--- Items ---
============================================================

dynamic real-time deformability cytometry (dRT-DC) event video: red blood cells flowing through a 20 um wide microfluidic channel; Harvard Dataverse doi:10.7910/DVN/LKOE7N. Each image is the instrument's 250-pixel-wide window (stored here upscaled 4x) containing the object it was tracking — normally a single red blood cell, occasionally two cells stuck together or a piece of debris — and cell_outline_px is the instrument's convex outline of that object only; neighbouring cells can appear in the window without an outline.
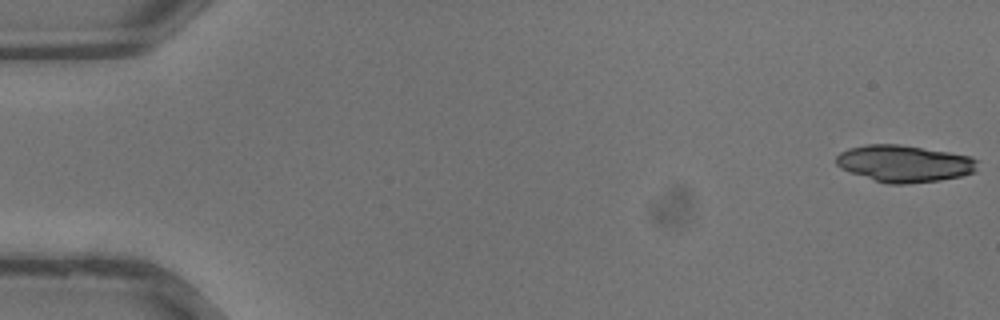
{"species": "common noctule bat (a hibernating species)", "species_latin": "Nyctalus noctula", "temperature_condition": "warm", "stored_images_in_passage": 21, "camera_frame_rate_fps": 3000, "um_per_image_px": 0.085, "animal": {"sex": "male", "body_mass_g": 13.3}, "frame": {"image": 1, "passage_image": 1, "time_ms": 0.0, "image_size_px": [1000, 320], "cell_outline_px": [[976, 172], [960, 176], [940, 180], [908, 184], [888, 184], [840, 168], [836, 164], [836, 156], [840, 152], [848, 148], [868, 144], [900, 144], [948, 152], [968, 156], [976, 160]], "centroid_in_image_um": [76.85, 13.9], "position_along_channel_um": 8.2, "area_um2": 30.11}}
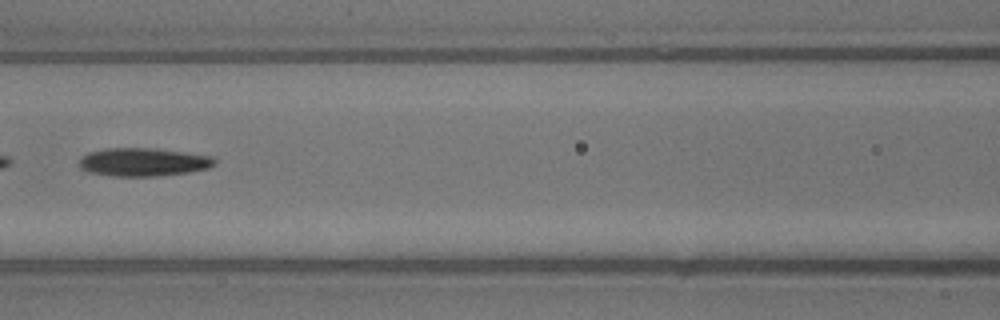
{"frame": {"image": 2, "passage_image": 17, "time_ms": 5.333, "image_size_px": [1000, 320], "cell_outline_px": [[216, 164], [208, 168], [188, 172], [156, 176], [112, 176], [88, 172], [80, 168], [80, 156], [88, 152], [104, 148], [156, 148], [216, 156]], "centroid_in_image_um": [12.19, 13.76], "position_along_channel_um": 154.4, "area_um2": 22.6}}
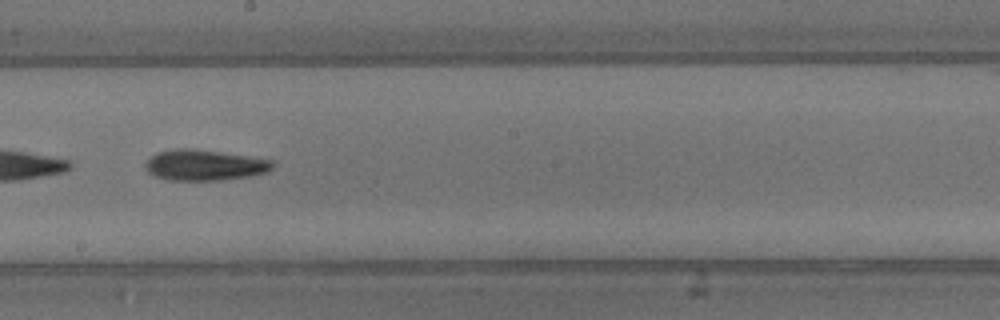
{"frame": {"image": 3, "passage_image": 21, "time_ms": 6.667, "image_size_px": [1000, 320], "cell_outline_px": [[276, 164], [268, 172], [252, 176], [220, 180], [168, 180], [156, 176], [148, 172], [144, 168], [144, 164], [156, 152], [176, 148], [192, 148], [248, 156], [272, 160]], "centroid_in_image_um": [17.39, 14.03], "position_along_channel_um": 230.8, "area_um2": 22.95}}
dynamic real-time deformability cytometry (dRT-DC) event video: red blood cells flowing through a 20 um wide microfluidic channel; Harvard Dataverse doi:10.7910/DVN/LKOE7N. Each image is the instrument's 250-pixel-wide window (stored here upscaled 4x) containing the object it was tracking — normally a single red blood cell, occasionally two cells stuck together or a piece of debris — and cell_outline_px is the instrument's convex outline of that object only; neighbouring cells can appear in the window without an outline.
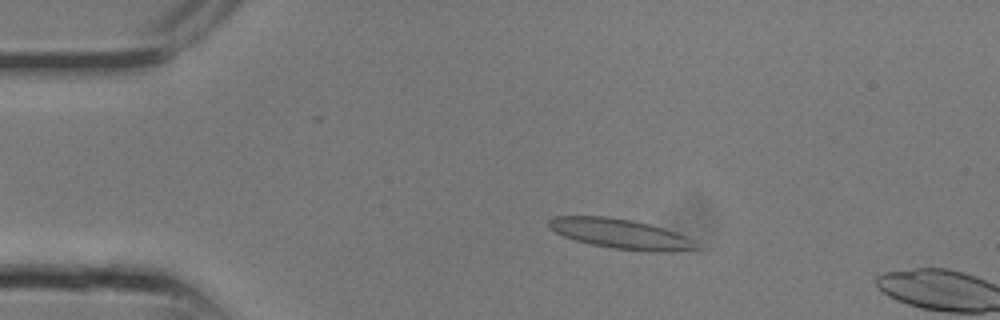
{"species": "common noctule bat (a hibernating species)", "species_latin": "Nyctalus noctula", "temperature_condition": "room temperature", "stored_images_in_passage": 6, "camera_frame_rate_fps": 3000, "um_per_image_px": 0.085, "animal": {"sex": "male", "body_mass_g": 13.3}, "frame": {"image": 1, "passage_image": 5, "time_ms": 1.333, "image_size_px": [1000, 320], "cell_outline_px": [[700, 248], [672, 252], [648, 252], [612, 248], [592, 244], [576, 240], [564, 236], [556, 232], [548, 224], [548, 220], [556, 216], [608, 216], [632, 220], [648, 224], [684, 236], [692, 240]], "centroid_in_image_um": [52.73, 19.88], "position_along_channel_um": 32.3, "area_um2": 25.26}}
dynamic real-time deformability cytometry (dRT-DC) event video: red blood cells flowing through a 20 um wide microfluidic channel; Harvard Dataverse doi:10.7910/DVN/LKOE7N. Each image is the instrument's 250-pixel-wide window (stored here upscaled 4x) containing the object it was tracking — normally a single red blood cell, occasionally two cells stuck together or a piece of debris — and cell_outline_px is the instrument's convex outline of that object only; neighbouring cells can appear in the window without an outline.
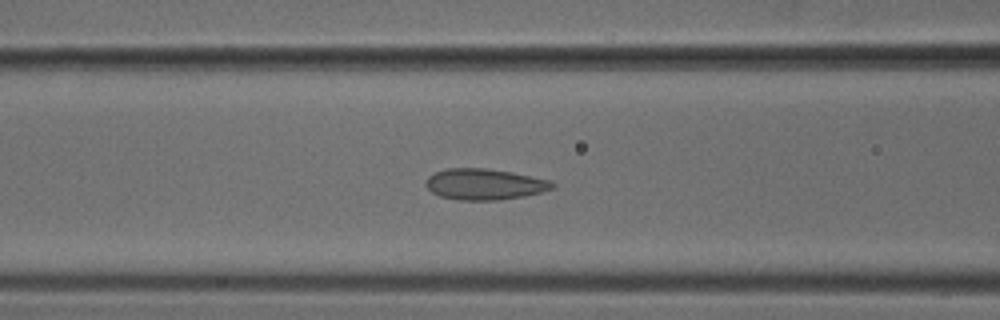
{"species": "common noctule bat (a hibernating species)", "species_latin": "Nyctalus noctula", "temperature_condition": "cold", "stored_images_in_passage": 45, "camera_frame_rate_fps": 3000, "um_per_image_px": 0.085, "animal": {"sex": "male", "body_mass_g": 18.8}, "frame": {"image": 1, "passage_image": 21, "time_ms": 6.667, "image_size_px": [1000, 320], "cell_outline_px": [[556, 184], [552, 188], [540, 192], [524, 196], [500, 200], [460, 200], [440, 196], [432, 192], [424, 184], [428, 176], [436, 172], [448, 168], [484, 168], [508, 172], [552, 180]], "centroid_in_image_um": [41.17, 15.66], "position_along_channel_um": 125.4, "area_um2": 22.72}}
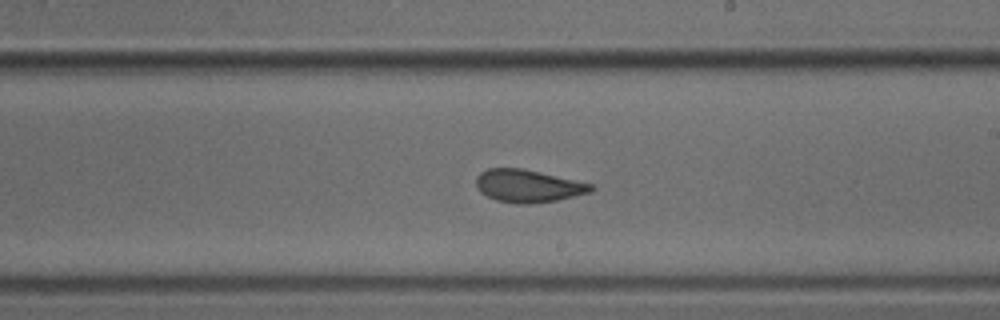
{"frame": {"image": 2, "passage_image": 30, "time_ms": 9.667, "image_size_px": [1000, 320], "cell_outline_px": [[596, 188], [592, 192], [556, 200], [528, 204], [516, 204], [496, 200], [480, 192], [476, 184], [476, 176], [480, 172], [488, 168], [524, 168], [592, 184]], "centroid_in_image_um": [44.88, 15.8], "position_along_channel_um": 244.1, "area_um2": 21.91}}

============================================================

--- What you are asked to do ---
Write the records above out again exactly, with no pictures in your copy.

--- Output of the exercise ---
dynamic real-time deformability cytometry (dRT-DC) event video: red blood cells flowing through a 20 um wide microfluidic channel; Harvard Dataverse doi:10.7910/DVN/LKOE7N. Each image is the instrument's 250-pixel-wide window (stored here upscaled 4x) containing the object it was tracking — normally a single red blood cell, occasionally two cells stuck together or a piece of debris — and cell_outline_px is the instrument's convex outline of that object only; neighbouring cells can appear in the window without an outline.
{"species": "common noctule bat (a hibernating species)", "species_latin": "Nyctalus noctula", "temperature_condition": "warm", "stored_images_in_passage": 21, "camera_frame_rate_fps": 3000, "um_per_image_px": 0.085, "animal": {"sex": "male", "body_mass_g": 13.3}, "frame": {"image": 1, "passage_image": 1, "time_ms": 0.0, "image_size_px": [1000, 320], "cell_outline_px": [[976, 172], [960, 176], [940, 180], [908, 184], [888, 184], [840, 168], [836, 164], [836, 156], [840, 152], [848, 148], [868, 144], [900, 144], [948, 152], [968, 156], [976, 160]], "centroid_in_image_um": [76.85, 13.9], "position_along_channel_um": 8.2, "area_um2": 30.11}}
{"frame": {"image": 2, "passage_image": 17, "time_ms": 5.333, "image_size_px": [1000, 320], "cell_outline_px": [[216, 164], [208, 168], [188, 172], [156, 176], [112, 176], [88, 172], [80, 168], [80, 156], [88, 152], [104, 148], [156, 148], [216, 156]], "centroid_in_image_um": [12.19, 13.76], "position_along_channel_um": 154.4, "area_um2": 22.6}}
{"frame": {"image": 3, "passage_image": 21, "time_ms": 6.667, "image_size_px": [1000, 320], "cell_outline_px": [[276, 164], [268, 172], [252, 176], [220, 180], [168, 180], [156, 176], [148, 172], [144, 168], [144, 164], [156, 152], [176, 148], [192, 148], [248, 156], [272, 160]], "centroid_in_image_um": [17.39, 14.03], "position_along_channel_um": 230.8, "area_um2": 22.95}}
dynamic real-time deformability cytometry (dRT-DC) event video: red blood cells flowing through a 20 um wide microfluidic channel; Harvard Dataverse doi:10.7910/DVN/LKOE7N. Each image is the instrument's 250-pixel-wide window (stored here upscaled 4x) containing the object it was tracking — normally a single red blood cell, occasionally two cells stuck together or a piece of debris — and cell_outline_px is the instrument's convex outline of that object only; neighbouring cells can appear in the window without an outline.
{"species": "common noctule bat (a hibernating species)", "species_latin": "Nyctalus noctula", "temperature_condition": "room temperature", "stored_images_in_passage": 6, "camera_frame_rate_fps": 3000, "um_per_image_px": 0.085, "animal": {"sex": "male", "body_mass_g": 13.3}, "frame": {"image": 1, "passage_image": 5, "time_ms": 1.333, "image_size_px": [1000, 320], "cell_outline_px": [[700, 248], [672, 252], [648, 252], [612, 248], [592, 244], [576, 240], [564, 236], [556, 232], [548, 224], [548, 220], [556, 216], [608, 216], [632, 220], [648, 224], [684, 236], [692, 240]], "centroid_in_image_um": [52.73, 19.88], "position_along_channel_um": 32.3, "area_um2": 25.26}}
dynamic real-time deformability cytometry (dRT-DC) event video: red blood cells flowing through a 20 um wide microfluidic channel; Harvard Dataverse doi:10.7910/DVN/LKOE7N. Each image is the instrument's 250-pixel-wide window (stored here upscaled 4x) containing the object it was tracking — normally a single red blood cell, occasionally two cells stuck together or a piece of debris — and cell_outline_px is the instrument's convex outline of that object only; neighbouring cells can appear in the window without an outline.
{"species": "common noctule bat (a hibernating species)", "species_latin": "Nyctalus noctula", "temperature_condition": "cold", "stored_images_in_passage": 45, "camera_frame_rate_fps": 3000, "um_per_image_px": 0.085, "animal": {"sex": "male", "body_mass_g": 18.8}, "frame": {"image": 1, "passage_image": 21, "time_ms": 6.667, "image_size_px": [1000, 320], "cell_outline_px": [[556, 184], [552, 188], [540, 192], [524, 196], [500, 200], [460, 200], [440, 196], [432, 192], [424, 184], [428, 176], [436, 172], [448, 168], [484, 168], [508, 172], [552, 180]], "centroid_in_image_um": [41.17, 15.66], "position_along_channel_um": 125.4, "area_um2": 22.72}}
{"frame": {"image": 2, "passage_image": 30, "time_ms": 9.667, "image_size_px": [1000, 320], "cell_outline_px": [[596, 188], [592, 192], [556, 200], [528, 204], [516, 204], [496, 200], [480, 192], [476, 184], [476, 176], [480, 172], [488, 168], [524, 168], [592, 184]], "centroid_in_image_um": [44.88, 15.8], "position_along_channel_um": 244.1, "area_um2": 21.91}}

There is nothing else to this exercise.